▸ Text provided
"""
You are viewing a plain text version of this content. The canonical link for it is here.

Posted to issues@mesos.apache.org by "Alexander Rukletsov (JIRA)" <ji...@apache.org> on 2017/09/01 13:20:00 UTC

[jira] [Commented] (MESOS-5352) Docker volume isolator cleanup can be blocked by first cleanup failure.

    [ https://issues.apache.org/jira/browse/MESOS-5352?page=com.atlassian.jira.plugin.system.issuetabpanels:comment-tabpanel&focusedCommentId=16150507#comment-16150507 ] 

Alexander Rukletsov commented on MESOS-5352:
--------------------------------------------

[~gilbert], what is the status here? Can we prioritize and fix it soon?

> Docker volume isolator cleanup can be blocked by first cleanup failure.
> -----------------------------------------------------------------------
>
>                 Key: MESOS-5352
>                 URL: https://issues.apache.org/jira/browse/MESOS-5352
>             Project: Mesos
>          Issue Type: Bug
>          Components: containerization
>            Reporter: Gilbert Song
>            Priority: Critical
>              Labels: containerizer
>
> The summary title may be confusing, please look at the description below for details.
> Some background:
> 1). In docker volume isolator cleanup, currently we do reference counting for docker volumes. Volume driver `unmount` will only be called if the ref count is 1.
"""
▸ Objectives
A. In the Mesos issue report, why does the reporter send readers to the description? Please answer in one to three sentences.
B. Carry the Mesos issue report forward from its last sentence, going on with the background it has begun to set out.

▸ Part of a data file
"""
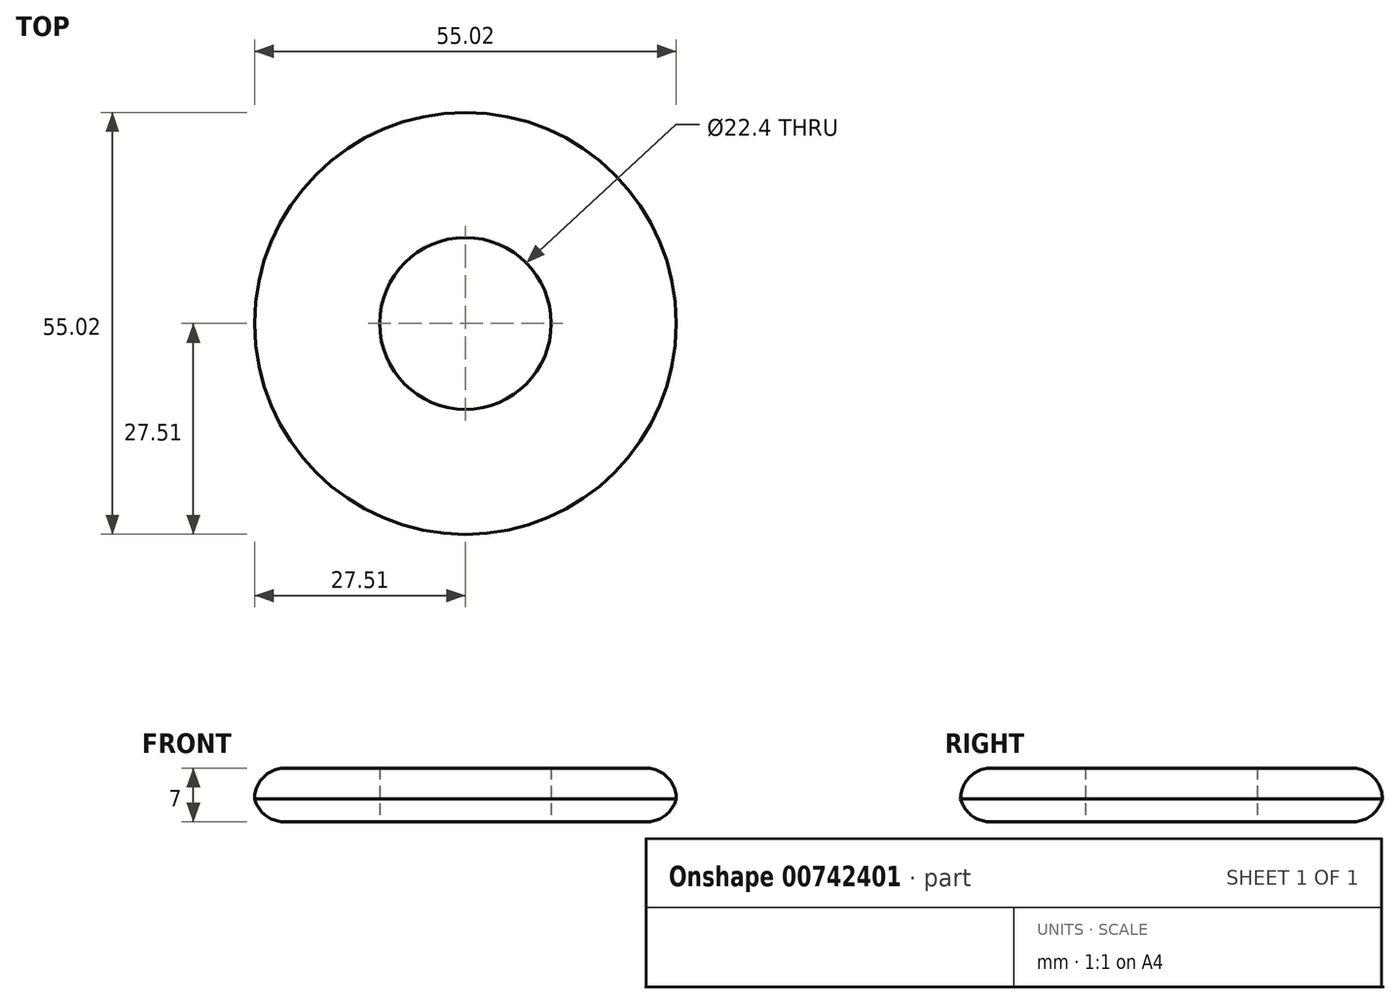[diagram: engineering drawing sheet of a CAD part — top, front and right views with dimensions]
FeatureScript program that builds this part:
annotation { "Feature Type Name" : "Feature", "Feature Type Description" : "" }
export const myFeature = defineFeature(function(context is Context, id is Id, definition is map)
    precondition{}
    {
        {
            var Q0;
            Q0=qCreatedBy(makeId("Top.planeOp"),FACE);
            var sketch = newSketch(context, id + "F0", { "sketchPlane" : qUnion([Q0])});
            skCircle(sketch, "E0", {"center": v(0, 0) * mm, "radius": 11.2 * mm});
            skCircle(sketch, "E1", {"center": v(0, 0) * mm, "radius": 27.51 * mm});
            skPoint(sketch, "E2.start.orphan", {"position": v(-23.9, 0) * mm});
            skPoint(sketch, "E3.end.orphan", {"position": v(0, -22.48) * mm});
            skPoint(sketch, "E4.end.orphan", {"position": v(24.02, 0) * mm});
            skPoint(sketch, "E4.start.orphan", {"position": v(0, 25.4) * mm});
            skSolve(sketch);
        }
        {
            var Q0;
            Q0 = qSketchRegion(id + "F0", true);
            extrude(context, id + "F1", {"entities" : qUnion([Q0]), "depth" : 7 * mm, "offsetDistance" : 25 * mm});
        }
        {
            var Q0;
            Q0=makeQuery(id+"F1.opExtrude","CAP_EDGE",EDGE,{"disambiguationData":[OSD([sQuery(id+"F0.wireOp",EDGE,"E1")])],"isStart":false});
            fillet(context, id + "F2", {"entities" : qUnion([Q0]), "radius" : 4 * mm, "tangentPropagation" : true, "allowEdgeOverflow" : false});
        }
        {
            var Q0;
            Q0=makeQuery(id+"F1.opExtrude","CAP_EDGE",EDGE,{"disambiguationData":[OSD([sQuery(id+"F0.wireOp",EDGE,"E1")])],"isStart":true});
            fillet(context, id + "F3", {"entities" : qUnion([Q0]), "radius" : 4 * mm, "tangentPropagation" : true, "allowEdgeOverflow" : false});
        }
    });
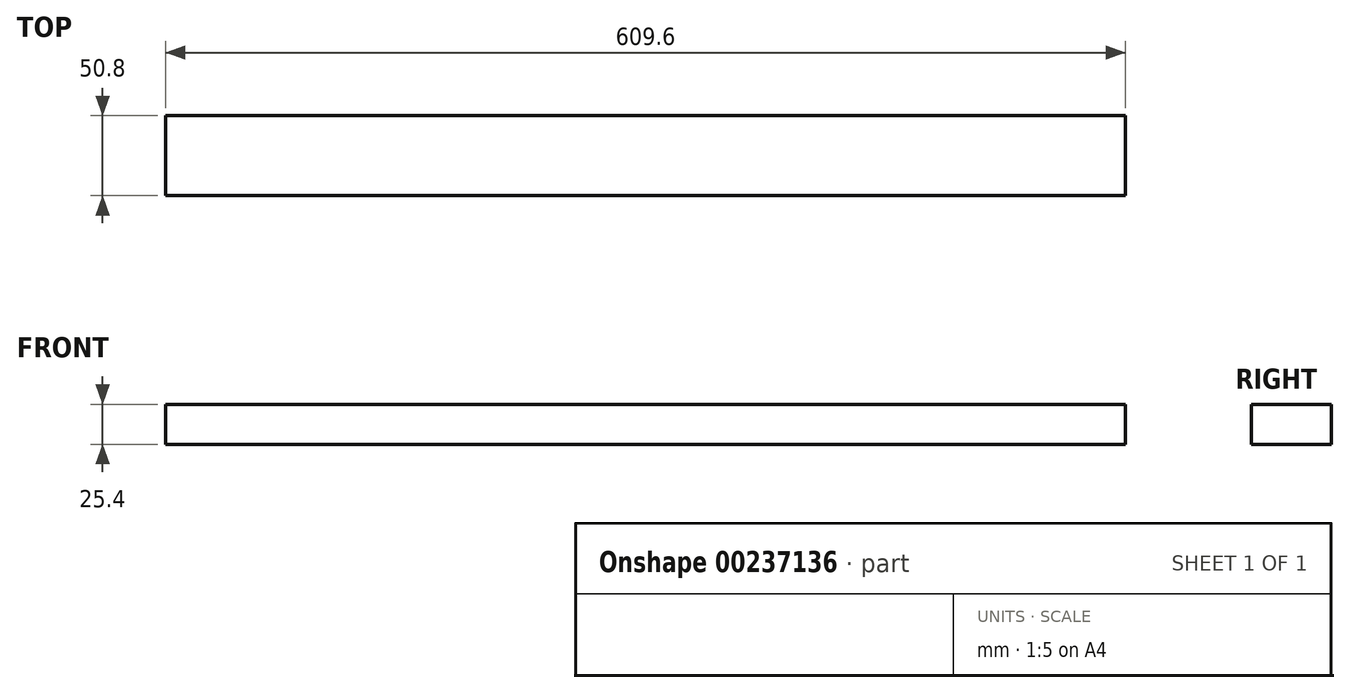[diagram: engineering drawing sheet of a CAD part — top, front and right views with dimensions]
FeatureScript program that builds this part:
annotation { "Feature Type Name" : "Feature", "Feature Type Description" : "" }
export const myFeature = defineFeature(function(context is Context, id is Id, definition is map)
    precondition{}
    {
        {
            var Q0;
            Q0=qCreatedBy(makeId("Top.planeOp"),FACE);
            var sketch = newSketch(context, id + "F0", { "sketchPlane" : qUnion([Q0])});
            skLineSegment(sketch, "E0.bottom", {"start": v(0, 0) * mm, "end": v(609.6, 0) * mm});
            skLineSegment(sketch, "E0.top", {"start": v(0, 50.8) * mm, "end": v(609.6, 50.8) * mm});
            skLineSegment(sketch, "E0.left", {"start": v(0, 0) * mm, "end": v(0, 50.8) * mm});
            skLineSegment(sketch, "E0.right", {"start": v(609.6, 0) * mm, "end": v(609.6, 50.8) * mm});
            skSolve(sketch);
        }
        {
            var Q0;
            Q0=makeQuery(id+"F0.imprint","IMPRINT",FACE,{"disambiguationData":[TD([[makeQuery(id+"F0.imprint","IMPRINT",EDGE,{"derivedFrom":sQuery(id+"F0.wireOp",EDGE,"E0.bottom")}),1.0]])]});
            extrude(context, id + "F1", {"entities" : qUnion([Q0]), "depth" : 25.4 * mm});
        }
    });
"""
▸ Results
A. The reporter says the summary title may be confusing, so readers are asked to look at the description for the details.

B.
> 2). We have built a hash map `infos` to track on docker volume mount information for one specific containerId. And a containerId will be erased form the hash map only if all driver `unmount` calls succeed (each subprocess return a ready future).
> The issue in this JIRA is that if we have a slave running (not shut down or reboot in this case), then keep launching frameworks which make use of docker volumes. Once any docker volume isolator cleanup returns a failure, all the other `unmount` calls to these volumes will be blocked by the reference count, since the `_cleanup()` returns a failure and the containerId in the hash map `infos` is not erased even through all volume may be unmounted/detached correctly. (docker volume isolator calls driver unmount as a subprocess, and a failure message may be possibly returned by the driver even if all volumes are unmount/detached correctly). Then, the extra containerId in infos could make all other isolator cleanup calls to contain one extra volume when doing the reference counting, which mean it rejects to call driver unmount. So after all tasks finish, all those docker volumes from the first failure will still with the `attached` status.
> This issue will be gone after the slave recover, but we cannot rely on restarting the slave every time hitting this case.



--
This message was sent by Atlassian JIRA
(v6.4.14#64029)